> EXTRACTED MATERIAL
-*-*-

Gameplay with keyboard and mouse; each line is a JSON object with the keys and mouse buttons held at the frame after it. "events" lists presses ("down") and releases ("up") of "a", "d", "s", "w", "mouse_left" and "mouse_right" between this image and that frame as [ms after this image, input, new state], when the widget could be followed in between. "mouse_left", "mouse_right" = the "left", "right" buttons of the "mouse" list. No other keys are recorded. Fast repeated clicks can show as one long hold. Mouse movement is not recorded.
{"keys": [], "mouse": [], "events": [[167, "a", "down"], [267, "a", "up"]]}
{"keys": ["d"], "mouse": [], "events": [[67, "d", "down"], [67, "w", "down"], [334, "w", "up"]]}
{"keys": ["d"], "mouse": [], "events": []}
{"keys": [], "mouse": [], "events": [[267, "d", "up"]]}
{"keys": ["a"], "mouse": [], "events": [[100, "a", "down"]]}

-*-*-

> WHAT YOU WILL DO
The full data, transcribed without change, is the expected answer.

> ANSWER SECTION
Gameplay with keyboard and mouse; each line is a JSON object with the keys and mouse buttons held at the frame after it. "events" lists presses ("down") and releases ("up") of "a", "d", "s", "w", "mouse_left" and "mouse_right" between this image and that frame as [ms after this image, input, new state], when the widget could be followed in between. "mouse_left", "mouse_right" = the "left", "right" buttons of the "mouse" list. No other keys are recorded. Fast repeated clicks can show as one long hold. Mouse movement is not recorded.
{"keys": [], "mouse": [], "events": [[167, "a", "down"], [267, "a", "up"]]}
{"keys": ["d"], "mouse": [], "events": [[67, "d", "down"], [67, "w", "down"], [334, "w", "up"]]}
{"keys": ["d"], "mouse": [], "events": []}
{"keys": [], "mouse": [], "events": [[267, "d", "up"]]}
{"keys": ["a"], "mouse": [], "events": [[100, "a", "down"]]}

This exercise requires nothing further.